→ Dataset records
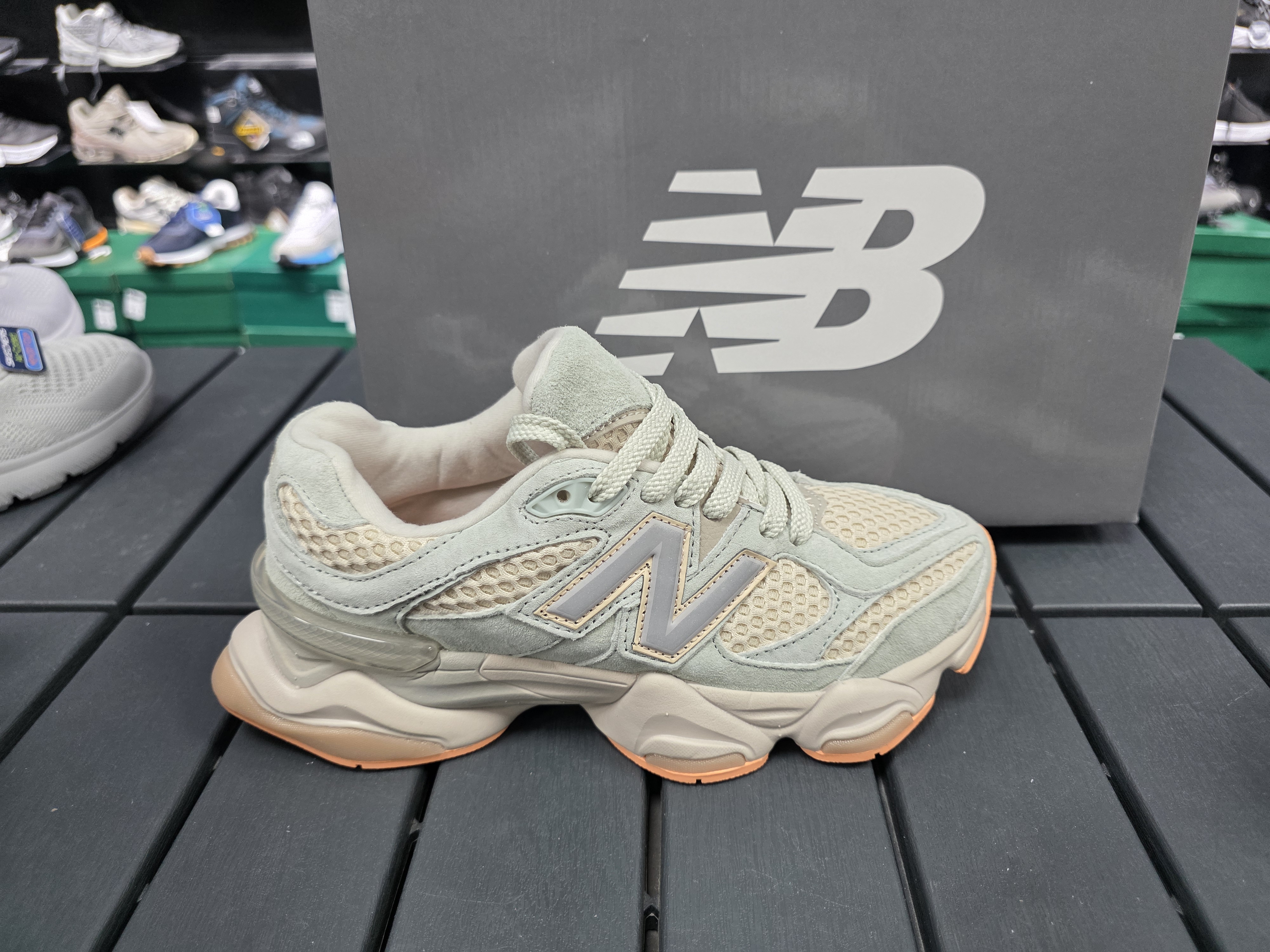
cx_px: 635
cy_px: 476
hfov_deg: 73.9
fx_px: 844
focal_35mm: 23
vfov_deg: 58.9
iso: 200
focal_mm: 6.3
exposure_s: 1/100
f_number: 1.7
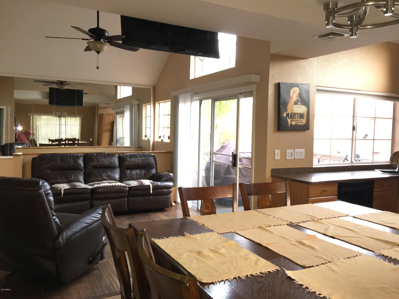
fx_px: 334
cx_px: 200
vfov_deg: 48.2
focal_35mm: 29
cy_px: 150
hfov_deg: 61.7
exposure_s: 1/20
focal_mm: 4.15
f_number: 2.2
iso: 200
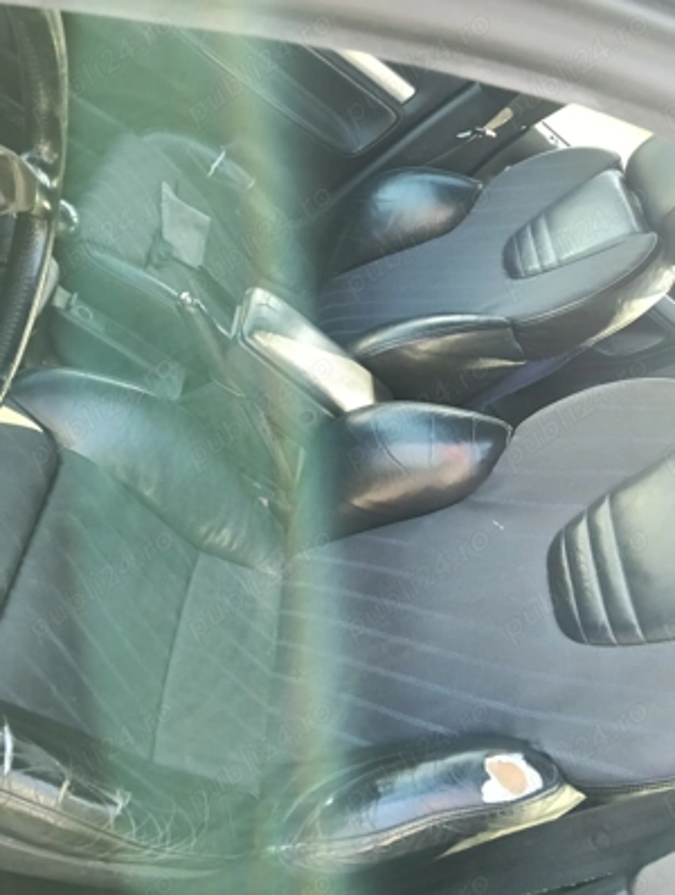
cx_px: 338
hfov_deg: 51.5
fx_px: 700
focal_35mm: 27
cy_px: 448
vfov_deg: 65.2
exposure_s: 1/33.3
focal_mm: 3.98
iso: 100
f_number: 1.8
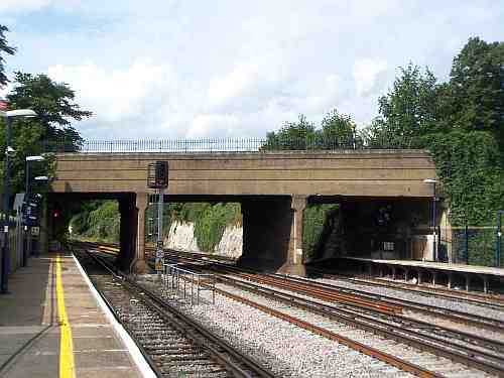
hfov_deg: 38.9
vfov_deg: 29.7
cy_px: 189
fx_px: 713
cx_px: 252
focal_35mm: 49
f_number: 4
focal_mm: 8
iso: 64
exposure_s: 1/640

--

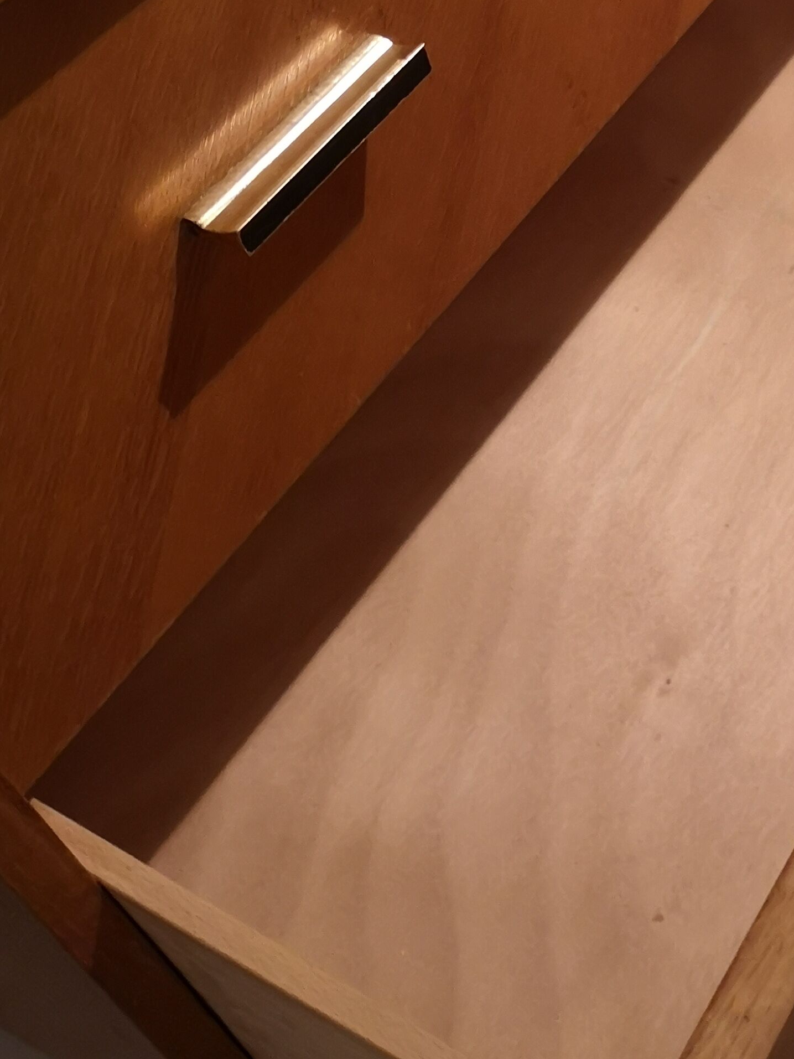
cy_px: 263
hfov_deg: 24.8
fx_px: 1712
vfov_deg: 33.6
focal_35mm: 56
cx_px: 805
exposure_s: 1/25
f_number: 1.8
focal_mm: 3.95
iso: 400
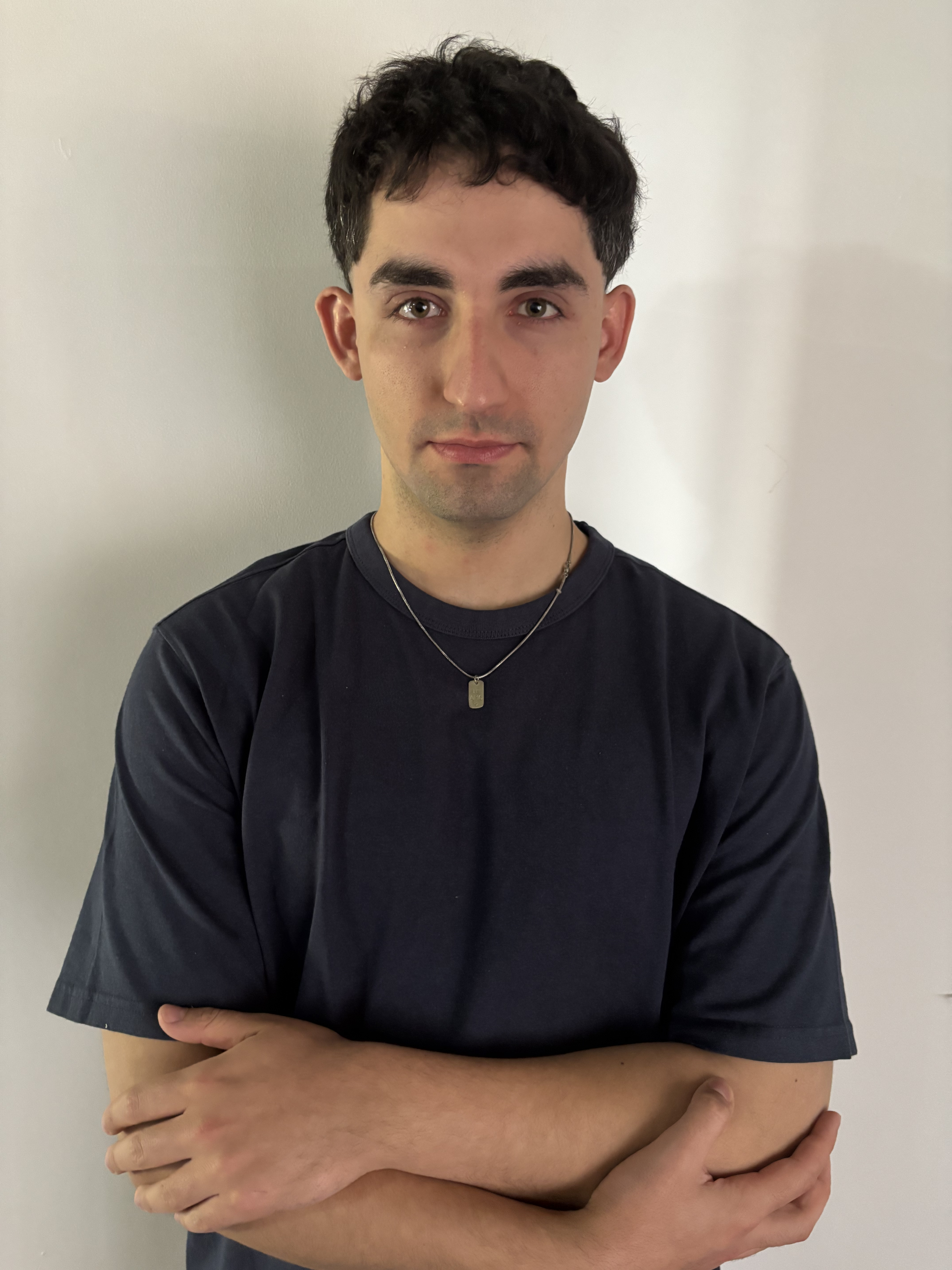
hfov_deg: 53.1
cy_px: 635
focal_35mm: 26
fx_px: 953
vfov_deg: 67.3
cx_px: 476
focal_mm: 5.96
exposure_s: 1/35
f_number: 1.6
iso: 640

→ Task details
Starting at the line that contains "focal_35mm: 23" and ending at the line that contains "exposure_s: 1/640", transcribe the material above exactly, excluding pictures.

→ The answer
focal_35mm: 23
vfov_deg: 58.9
iso: 200
focal_mm: 6.3
exposure_s: 1/100
f_number: 1.7
fx_px: 334
cx_px: 200
vfov_deg: 48.2
focal_35mm: 29
cy_px: 150
hfov_deg: 61.7
exposure_s: 1/20
focal_mm: 4.15
f_number: 2.2
iso: 200
cx_px: 338
hfov_deg: 51.5
fx_px: 700
focal_35mm: 27
cy_px: 448
vfov_deg: 65.2
exposure_s: 1/33.3
focal_mm: 3.98
iso: 100
f_number: 1.8
hfov_deg: 38.9
vfov_deg: 29.7
cy_px: 189
fx_px: 713
cx_px: 252
focal_35mm: 49
f_number: 4
focal_mm: 8
iso: 64
exposure_s: 1/640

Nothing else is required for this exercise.